*** Given data Section Begins ***

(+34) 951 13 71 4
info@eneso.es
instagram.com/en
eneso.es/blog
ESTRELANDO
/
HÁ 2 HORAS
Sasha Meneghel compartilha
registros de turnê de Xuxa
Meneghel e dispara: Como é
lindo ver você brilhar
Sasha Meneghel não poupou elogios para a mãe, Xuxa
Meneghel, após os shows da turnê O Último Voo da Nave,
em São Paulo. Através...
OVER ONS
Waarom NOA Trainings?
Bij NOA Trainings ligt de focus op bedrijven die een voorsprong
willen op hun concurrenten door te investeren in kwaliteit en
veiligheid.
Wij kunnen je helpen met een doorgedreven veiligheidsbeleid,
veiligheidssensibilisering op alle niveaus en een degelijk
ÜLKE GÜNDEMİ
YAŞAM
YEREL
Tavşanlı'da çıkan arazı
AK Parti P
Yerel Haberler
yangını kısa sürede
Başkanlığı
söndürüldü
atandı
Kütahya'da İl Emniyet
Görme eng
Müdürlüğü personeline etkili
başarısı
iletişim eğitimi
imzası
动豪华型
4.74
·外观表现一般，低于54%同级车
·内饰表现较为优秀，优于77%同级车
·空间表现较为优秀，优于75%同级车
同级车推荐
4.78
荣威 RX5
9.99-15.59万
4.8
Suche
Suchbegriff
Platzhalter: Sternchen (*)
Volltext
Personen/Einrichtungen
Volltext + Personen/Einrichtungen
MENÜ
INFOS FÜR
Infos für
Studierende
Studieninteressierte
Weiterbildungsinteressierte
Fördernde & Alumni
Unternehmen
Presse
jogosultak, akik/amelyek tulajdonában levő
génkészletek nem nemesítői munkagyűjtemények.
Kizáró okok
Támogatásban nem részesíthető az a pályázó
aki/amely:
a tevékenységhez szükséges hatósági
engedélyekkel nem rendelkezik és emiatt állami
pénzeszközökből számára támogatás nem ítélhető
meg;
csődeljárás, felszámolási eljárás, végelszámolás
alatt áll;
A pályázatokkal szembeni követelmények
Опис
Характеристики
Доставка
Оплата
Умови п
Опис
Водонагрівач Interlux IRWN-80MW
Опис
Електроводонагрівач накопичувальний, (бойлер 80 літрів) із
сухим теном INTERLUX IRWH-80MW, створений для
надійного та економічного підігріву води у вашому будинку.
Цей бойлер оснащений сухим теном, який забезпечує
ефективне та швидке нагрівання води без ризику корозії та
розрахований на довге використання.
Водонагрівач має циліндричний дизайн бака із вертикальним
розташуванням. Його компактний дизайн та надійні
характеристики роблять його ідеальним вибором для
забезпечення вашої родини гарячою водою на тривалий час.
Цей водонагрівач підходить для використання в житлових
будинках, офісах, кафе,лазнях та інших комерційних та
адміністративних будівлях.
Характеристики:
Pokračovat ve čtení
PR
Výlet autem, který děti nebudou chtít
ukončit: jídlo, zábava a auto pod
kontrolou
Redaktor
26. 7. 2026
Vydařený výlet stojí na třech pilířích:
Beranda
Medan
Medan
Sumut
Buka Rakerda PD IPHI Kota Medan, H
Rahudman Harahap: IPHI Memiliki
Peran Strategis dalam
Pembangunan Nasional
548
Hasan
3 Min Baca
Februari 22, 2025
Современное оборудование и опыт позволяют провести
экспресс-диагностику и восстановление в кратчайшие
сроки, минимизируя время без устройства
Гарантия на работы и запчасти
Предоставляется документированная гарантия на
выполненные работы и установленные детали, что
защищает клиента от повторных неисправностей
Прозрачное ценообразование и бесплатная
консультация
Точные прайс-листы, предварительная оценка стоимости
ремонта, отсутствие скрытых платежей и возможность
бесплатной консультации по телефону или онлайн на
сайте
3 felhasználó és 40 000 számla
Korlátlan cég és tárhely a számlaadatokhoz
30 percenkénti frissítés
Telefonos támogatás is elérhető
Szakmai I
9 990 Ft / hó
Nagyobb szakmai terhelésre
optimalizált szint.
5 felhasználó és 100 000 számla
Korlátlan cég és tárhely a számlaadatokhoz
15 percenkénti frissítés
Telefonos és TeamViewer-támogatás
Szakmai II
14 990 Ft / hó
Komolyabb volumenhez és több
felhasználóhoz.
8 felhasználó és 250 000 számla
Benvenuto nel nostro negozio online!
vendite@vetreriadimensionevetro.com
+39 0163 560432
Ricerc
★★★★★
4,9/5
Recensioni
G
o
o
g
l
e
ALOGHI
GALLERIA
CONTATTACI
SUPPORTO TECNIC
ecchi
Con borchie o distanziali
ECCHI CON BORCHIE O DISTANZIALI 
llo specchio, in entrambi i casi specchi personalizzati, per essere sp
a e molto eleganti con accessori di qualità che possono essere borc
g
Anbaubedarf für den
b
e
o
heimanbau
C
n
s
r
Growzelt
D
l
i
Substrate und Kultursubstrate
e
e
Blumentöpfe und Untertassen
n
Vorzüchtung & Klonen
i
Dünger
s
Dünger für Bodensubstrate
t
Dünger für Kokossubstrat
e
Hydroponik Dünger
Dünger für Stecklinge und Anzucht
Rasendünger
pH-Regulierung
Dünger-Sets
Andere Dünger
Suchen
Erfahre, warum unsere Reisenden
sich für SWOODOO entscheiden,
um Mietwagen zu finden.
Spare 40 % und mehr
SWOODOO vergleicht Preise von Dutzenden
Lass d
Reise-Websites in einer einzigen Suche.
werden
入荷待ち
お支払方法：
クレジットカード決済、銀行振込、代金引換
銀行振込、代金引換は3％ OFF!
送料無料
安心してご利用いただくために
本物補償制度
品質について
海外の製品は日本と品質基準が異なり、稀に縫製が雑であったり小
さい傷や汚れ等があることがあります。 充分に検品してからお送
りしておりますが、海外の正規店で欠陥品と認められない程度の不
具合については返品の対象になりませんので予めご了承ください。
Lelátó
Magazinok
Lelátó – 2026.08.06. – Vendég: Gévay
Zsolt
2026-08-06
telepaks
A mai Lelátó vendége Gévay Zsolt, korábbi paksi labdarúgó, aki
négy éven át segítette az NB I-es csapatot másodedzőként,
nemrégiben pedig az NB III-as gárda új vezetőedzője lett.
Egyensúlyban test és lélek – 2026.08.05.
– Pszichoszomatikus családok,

*** Given data Section Ends ***

Word for word, transcribe all of the material.

(+34) 951 13 71 4
info@eneso.es
instagram.com/en
eneso.es/blog
ESTRELANDO
/
HÁ 2 HORAS
Sasha Meneghel compartilha
registros de turnê de Xuxa
Meneghel e dispara: Como é
lindo ver você brilhar
Sasha Meneghel não poupou elogios para a mãe, Xuxa
Meneghel, após os shows da turnê O Último Voo da Nave,
em São Paulo. Através...
OVER ONS
Waarom NOA Trainings?
Bij NOA Trainings ligt de focus op bedrijven die een voorsprong
willen op hun concurrenten door te investeren in kwaliteit en
veiligheid.
Wij kunnen je helpen met een doorgedreven veiligheidsbeleid,
veiligheidssensibilisering op alle niveaus en een degelijk
ÜLKE GÜNDEMİ
YAŞAM
YEREL
Tavşanlı'da çıkan arazı
AK Parti P
Yerel Haberler
yangını kısa sürede
Başkanlığı
söndürüldü
atandı
Kütahya'da İl Emniyet
Görme eng
Müdürlüğü personeline etkili
başarısı
iletişim eğitimi
imzası
动豪华型
4.74
·外观表现一般，低于54%同级车
·内饰表现较为优秀，优于77%同级车
·空间表现较为优秀，优于75%同级车
同级车推荐
4.78
荣威 RX5
9.99-15.59万
4.8
Suche
Suchbegriff
Platzhalter: Sternchen (*)
Volltext
Personen/Einrichtungen
Volltext + Personen/Einrichtungen
MENÜ
INFOS FÜR
Infos für
Studierende
Studieninteressierte
Weiterbildungsinteressierte
Fördernde & Alumni
Unternehmen
Presse
jogosultak, akik/amelyek tulajdonában levő
génkészletek nem nemesítői munkagyűjtemények.
Kizáró okok
Támogatásban nem részesíthető az a pályázó
aki/amely:
a tevékenységhez szükséges hatósági
engedélyekkel nem rendelkezik és emiatt állami
pénzeszközökből számára támogatás nem ítélhető
meg;
csődeljárás, felszámolási eljárás, végelszámolás
alatt áll;
A pályázatokkal szembeni követelmények
Опис
Характеристики
Доставка
Оплата
Умови п
Опис
Водонагрівач Interlux IRWN-80MW
Опис
Електроводонагрівач накопичувальний, (бойлер 80 літрів) із
сухим теном INTERLUX IRWH-80MW, створений для
надійного та економічного підігріву води у вашому будинку.
Цей бойлер оснащений сухим теном, який забезпечує
ефективне та швидке нагрівання води без ризику корозії та
розрахований на довге використання.
Водонагрівач має циліндричний дизайн бака із вертикальним
розташуванням. Його компактний дизайн та надійні
характеристики роблять його ідеальним вибором для
забезпечення вашої родини гарячою водою на тривалий час.
Цей водонагрівач підходить для використання в житлових
будинках, офісах, кафе,лазнях та інших комерційних та
адміністративних будівлях.
Характеристики:
Pokračovat ve čtení
PR
Výlet autem, který děti nebudou chtít
ukončit: jídlo, zábava a auto pod
kontrolou
Redaktor
26. 7. 2026
Vydařený výlet stojí na třech pilířích:
Beranda
Medan
Medan
Sumut
Buka Rakerda PD IPHI Kota Medan, H
Rahudman Harahap: IPHI Memiliki
Peran Strategis dalam
Pembangunan Nasional
548
Hasan
3 Min Baca
Februari 22, 2025
Современное оборудование и опыт позволяют провести
экспресс-диагностику и восстановление в кратчайшие
сроки, минимизируя время без устройства
Гарантия на работы и запчасти
Предоставляется документированная гарантия на
выполненные работы и установленные детали, что
защищает клиента от повторных неисправностей
Прозрачное ценообразование и бесплатная
консультация
Точные прайс-листы, предварительная оценка стоимости
ремонта, отсутствие скрытых платежей и возможность
бесплатной консультации по телефону или онлайн на
сайте
3 felhasználó és 40 000 számla
Korlátlan cég és tárhely a számlaadatokhoz
30 percenkénti frissítés
Telefonos támogatás is elérhető
Szakmai I
9 990 Ft / hó
Nagyobb szakmai terhelésre
optimalizált szint.
5 felhasználó és 100 000 számla
Korlátlan cég és tárhely a számlaadatokhoz
15 percenkénti frissítés
Telefonos és TeamViewer-támogatás
Szakmai II
14 990 Ft / hó
Komolyabb volumenhez és több
felhasználóhoz.
8 felhasználó és 250 000 számla
Benvenuto nel nostro negozio online!
vendite@vetreriadimensionevetro.com
+39 0163 560432
Ricerc
★★★★★
4,9/5
Recensioni
G
o
o
g
l
e
ALOGHI
GALLERIA
CONTATTACI
SUPPORTO TECNIC
ecchi
Con borchie o distanziali
ECCHI CON BORCHIE O DISTANZIALI 
llo specchio, in entrambi i casi specchi personalizzati, per essere sp
a e molto eleganti con accessori di qualità che possono essere borc
g
Anbaubedarf für den
b
e
o
heimanbau
C
n
s
r
Growzelt
D
l
i
Substrate und Kultursubstrate
e
e
Blumentöpfe und Untertassen
n
Vorzüchtung & Klonen
i
Dünger
s
Dünger für Bodensubstrate
t
Dünger für Kokossubstrat
e
Hydroponik Dünger
Dünger für Stecklinge und Anzucht
Rasendünger
pH-Regulierung
Dünger-Sets
Andere Dünger
Suchen
Erfahre, warum unsere Reisenden
sich für SWOODOO entscheiden,
um Mietwagen zu finden.
Spare 40 % und mehr
SWOODOO vergleicht Preise von Dutzenden
Lass d
Reise-Websites in einer einzigen Suche.
werden
入荷待ち
お支払方法：
クレジットカード決済、銀行振込、代金引換
銀行振込、代金引換は3％ OFF!
送料無料
安心してご利用いただくために
本物補償制度
品質について
海外の製品は日本と品質基準が異なり、稀に縫製が雑であったり小
さい傷や汚れ等があることがあります。 充分に検品してからお送
りしておりますが、海外の正規店で欠陥品と認められない程度の不
具合については返品の対象になりませんので予めご了承ください。
Lelátó
Magazinok
Lelátó – 2026.08.06. – Vendég: Gévay
Zsolt
2026-08-06
telepaks
A mai Lelátó vendége Gévay Zsolt, korábbi paksi labdarúgó, aki
négy éven át segítette az NB I-es csapatot másodedzőként,
nemrégiben pedig az NB III-as gárda új vezetőedzője lett.
Egyensúlyban test és lélek – 2026.08.05.
– Pszichoszomatikus családok,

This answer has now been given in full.